Meydandan içeri doğru devam eden ve Kilyos’a dek uzanan ana cadde karmaşasında değil ama sağlı sollu, iç kısımlarda, gizli saklı köşelerde kalmış, eski köşkler ve taş evlerin arasından fışkıran doğal bitki örtüsüyle, burada İstanbul’un sevdiğim güzel çehrelerinden birini görebiliyorum. En çok da Rumeli kavağına giden o küçük yolda iki yana sıralanmış, bir kısmı çok güzel bir şekilde yeniden restore edilmiş küçük yalıları ve iki üç katlı eski evleri seviyorum.
Telli Baba’nın türbesi de bu yol üzerindeki tepelerden birinde. Eren, tam karşısında, Beykoz tepelerinde yatan Hz. Yuşa ile karşılıklı ebedi uykusunu uyurken biz fani âdemoğullarının dünyevi dileklerine derman oluyor. Bir geçmiş zaman rivayetine göre eskiden denizciler İstanbul Boğazı’nın dört manevi bekçisi olduğuna inanırlarmış. Bunlardan ikisi Telli Baba ve Hz.Yuşa imiş. Telli Baba’yla ilgili olarak daha evvelde hep duyduğum ve doğru olmasına kuvvetle ihtimal verdiğim bir başka rivayet de Telli Baba’nın aslında bir gelin olduğu ama ermişlerin hep eril olacağı zihniyetiyle hareket eden kişiler tarafından Telli Gelin yerine Telli Baba adının yakıştırılmış olduğuydu. Zaten Sarıyer Belediyesinin internet sayfasında da hikâye böyle aktarılıyor. Ama ne yazık ki daha fazla bir ayrıntıya yer verilmemiş. İhtimal ki kendi muradına erememiş ama evlenecek kişilere yardım etmiş biridir.

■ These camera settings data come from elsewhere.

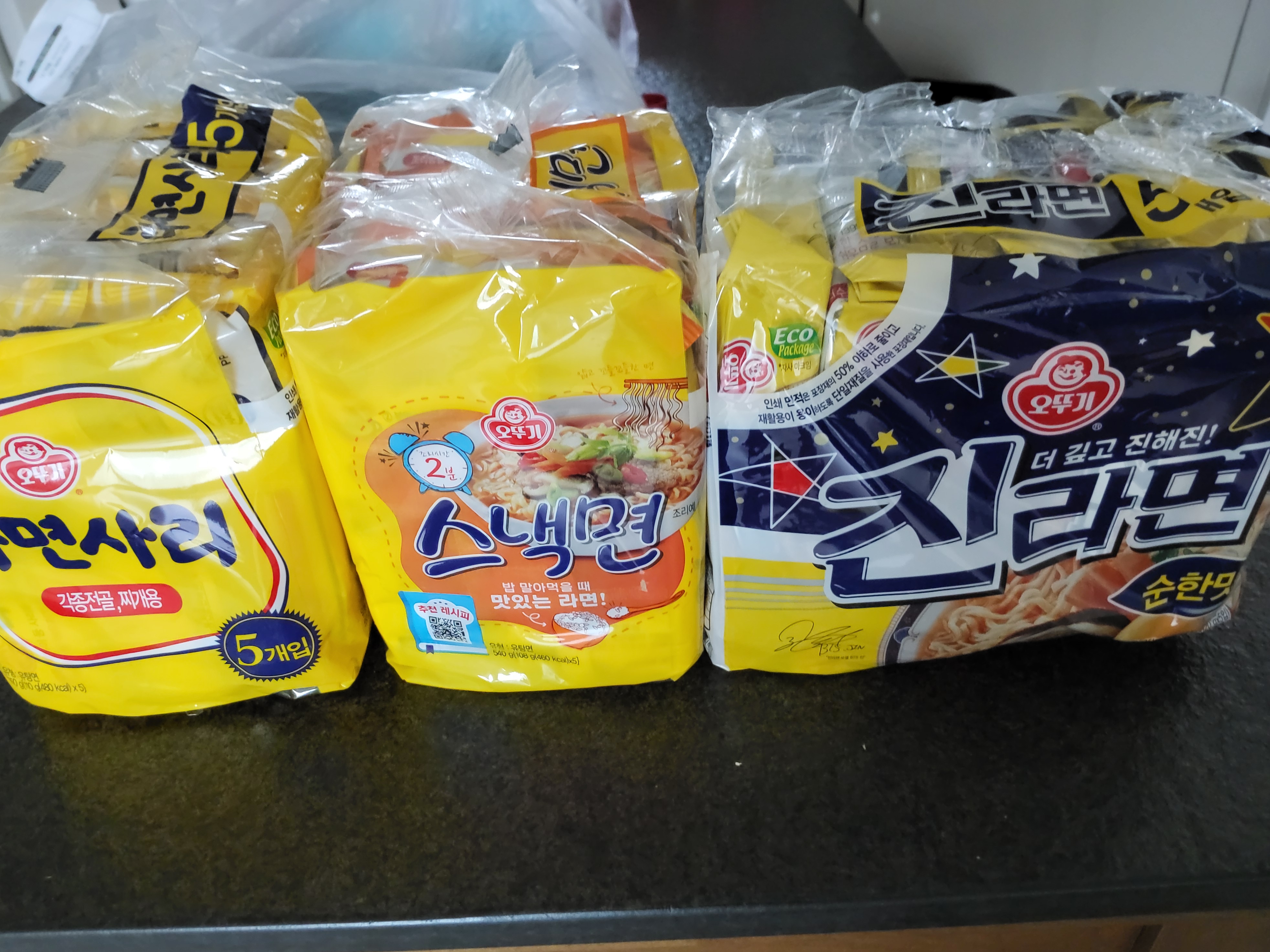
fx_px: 991
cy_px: 493
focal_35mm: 27
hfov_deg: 65.3
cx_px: 613
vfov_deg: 51.3
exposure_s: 1/50
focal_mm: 3.98
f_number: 1.8
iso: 640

Türbeyi geride bırakıp mavi-yeşil bir manzara eşliğinde yola devam edince bu şehirde balık yenebilecek en güzel, en sakin ve en huzurlu yer olan Kavağa gelirsiniz ki ben balık yemeyecek olsam bile öyle yaptım. Burası, aklı başında her İstanbullu insanın içinde kalmış “bir gün küçük bir sahil kasabasına yerleşeyim” hayalini hayat geçirmek için ideal bir yer.
Burada sahil boyunca küçük limanda yürürken, saf temiz deniz havasını içine çekmek, ilerideki küçük parkta oynayan çocukların neşesini izlemek, etrafın sessizliği içinde erirken adeta, sadece o an için bile olsa, kaybolmak, yok olmak, cisimsiz olmak, o hafiflik öyle güzel ki, bunu her gün yaşayabilmek insanın ömrüne ömür katsa gerek
İşte şimdi uzandığım yerde hala o hafiflik içinde yarı uyur yarı uyanık düşünüyorum da hayat bazen, her ne kadar hayli fani de olsa, gerçekten ama gerçekten çok güzel ve yaşamaya değer bir şey oluyor. Sadece yaşadıklarımız ve yaşıyor olduklarımızdan değil bilakis henüz hiç yaşamadıklarımızdan.